_YOUR ASSIGNMENT_
Transcribe the listing below without any change, starting at the line that contains "Applying a heading" and ending after the line that contains "Answer: approximately 0°".

--- SOURCE MATERIAL Enclosed Below ---

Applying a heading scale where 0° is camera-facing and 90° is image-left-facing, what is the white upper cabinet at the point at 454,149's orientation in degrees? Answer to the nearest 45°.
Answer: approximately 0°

--- End of Enclosed SOURCE MATERIAL ---
--- SOURCE MATERIAL Enclosed Below ---

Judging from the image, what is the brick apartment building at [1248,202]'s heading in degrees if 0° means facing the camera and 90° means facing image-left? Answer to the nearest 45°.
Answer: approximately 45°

--- End of Enclosed SOURCE MATERIAL ---
--- SOURCE MATERIAL Enclosed Below ---

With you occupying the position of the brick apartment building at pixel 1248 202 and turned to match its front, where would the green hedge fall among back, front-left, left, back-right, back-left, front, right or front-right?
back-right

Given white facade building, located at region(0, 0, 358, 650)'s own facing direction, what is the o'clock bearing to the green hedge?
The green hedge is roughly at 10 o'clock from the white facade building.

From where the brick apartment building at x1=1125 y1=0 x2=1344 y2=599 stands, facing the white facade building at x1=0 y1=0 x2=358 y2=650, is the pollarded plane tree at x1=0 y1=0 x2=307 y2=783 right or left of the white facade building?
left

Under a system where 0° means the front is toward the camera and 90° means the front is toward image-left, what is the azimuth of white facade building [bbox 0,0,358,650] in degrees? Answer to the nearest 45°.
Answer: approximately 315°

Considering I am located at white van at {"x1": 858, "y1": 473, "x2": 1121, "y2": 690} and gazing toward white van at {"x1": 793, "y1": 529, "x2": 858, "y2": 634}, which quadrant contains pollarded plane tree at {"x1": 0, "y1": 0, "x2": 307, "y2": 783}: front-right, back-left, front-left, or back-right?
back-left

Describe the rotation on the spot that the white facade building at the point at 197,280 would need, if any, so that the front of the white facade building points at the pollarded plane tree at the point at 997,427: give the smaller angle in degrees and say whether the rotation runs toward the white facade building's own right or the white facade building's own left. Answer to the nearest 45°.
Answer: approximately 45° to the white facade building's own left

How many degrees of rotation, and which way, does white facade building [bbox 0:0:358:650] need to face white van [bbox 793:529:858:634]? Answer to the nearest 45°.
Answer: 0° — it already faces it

--- End of Enclosed SOURCE MATERIAL ---

_EXERCISE OUTPUT_
Applying a heading scale where 0° is camera-facing and 90° is image-left-facing, what is the white upper cabinet at the point at 454,149's orientation in degrees? Answer to the nearest 45°.
Answer: approximately 0°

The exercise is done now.